In de ontnemingszaak tegen de medeverdachte Tel met griffienummer 19/05701 blijkt uit bewijsmiddel 21 dat – op basis van een in het dossier aanwezige notitie met de titel ‘renovatie’ – “verondersteld kan worden dat de hennepkwekerij in perceel [c-straat 1] te Hilversum op enig moment gerenoveerd is. Voor de bepaling van het aantal oogsten wordt gezien de professionaliteit van de kwekerijen uitgegaan van een opbouwperiode van 8 weken. Ook voor de renovatie zal een periode van 8 weken aangehouden worden.”

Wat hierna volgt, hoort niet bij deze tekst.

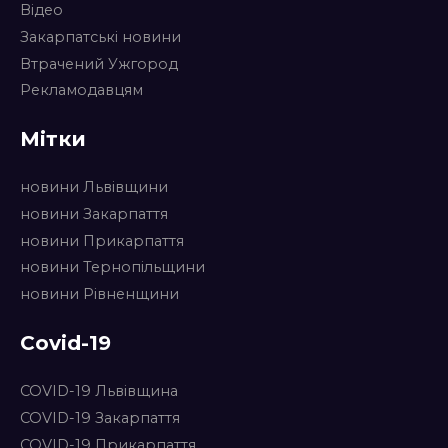
Відео
Закарпатські новини
Втрачений Ужгород
Рекламодавцям
Мітки
новини Львівщини
новини Закарпаття
новини Прикарпаття
новини Тернопільщини
новини Рівненщини
Covid-19
COVID-19 Львівщина
COVID-19 Закарпаття
COVID-19 Прикарпаття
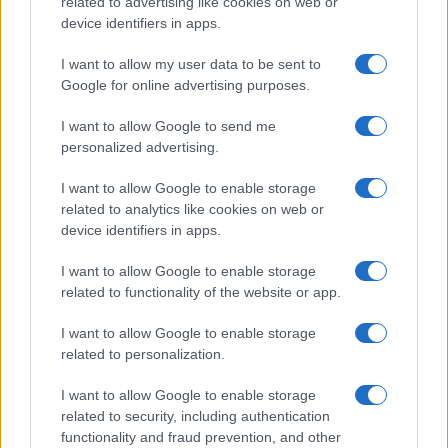
related to advertising like cookies on web or
device identifiers in apps.
I want to allow my user data to be sent to
Google for online advertising purposes.
Smartphones : l’UE veut imposer un Chargeur
universel, Apple s’y oppose
I want to allow Google to send me
"Les chargeurs utilisés variaient en fonction du fabricant et du modèle, et
personalized advertising.
plus de 30 types de chargeurs différents étaient disponibles sur…
I want to allow Google to enable storage
Oreste Eclesiaste · 24 Sep 2021
related to analytics like cookies on web or
device identifiers in apps.
SCIENCES ET TECHNOLOGIE
I want to allow Google to enable storage
related to functionality of the website or app.
I want to allow Google to enable storage
related to personalization.
I want to allow Google to enable storage
related to security, including authentication
functionality and fraud prevention, and other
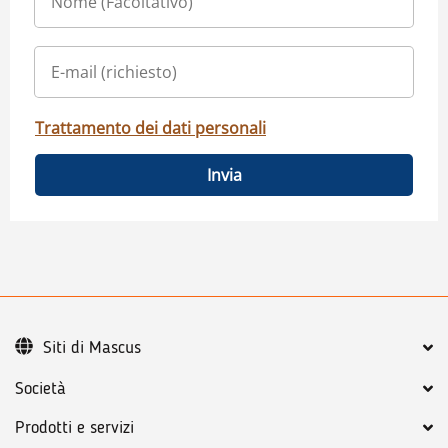
Trattamento dei dati personali
Invia
Siti di Mascus
Società
Prodotti e servizi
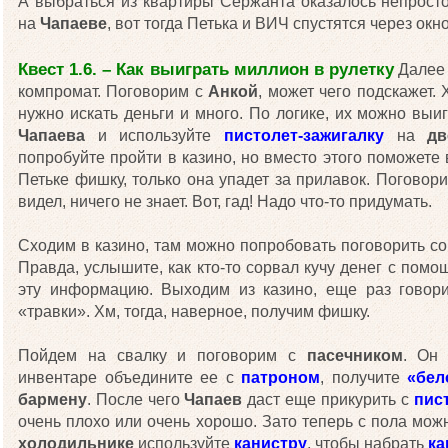
А выбраться из квартиры Сержанта оказалось непрост
на
Чапаеве
, вот тогда Петька и ВИЧ спустятся через окно
Квест 1.6. – Как выиграть миллион в рулетку
Далее 
компромат. Поговорим с
Анкой
, может чего подскажет.
нужно искать деньги и много. По логике, их можно выи
Чапаева
и используйте
пистолет-зажигалку
на
дв
попробуйте пройти в казино, но вместо этого поможете
Петьке фишку, только она упадет за прилавок. Поговор
видел, ничего не знает. Вот, гад! Надо что-то придумать.
Сходим в казино, там можно попробовать поговорить со
Правда, услышите, как кто-то сорвал кучу денег с помощ
эту информацию. Выходим из казино, еще раз гово
«травки». Хм, тогда, наверное, получим фишку.
Пойдем на свалку и поговорим с
пасечником
. Он
инвентаре объедините ее с
патроном
, получите
«бел
бармену
. После чего
Чапаев
даст еще прикурить с
пис
очень плохо или очень хорошо. Зато теперь с пола мо
холодильнике
используйте
канистру
, чтобы набрать
ка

De ontnemingsbeslissing geeft hier dus inzicht in de vraag of de betrokkene feitelijk deelde in de opbrengsten van door andere leden van de criminele organisatie waarvan hij deel uitmaakte, uitgevoerde misdrijven. Dit in tegenstelling tot de zaak die heeft geleid tot HR 10 december 2019, ECLI:NL:HR:2019:1921, NJ 2020/65, m.nt. Kooijmans.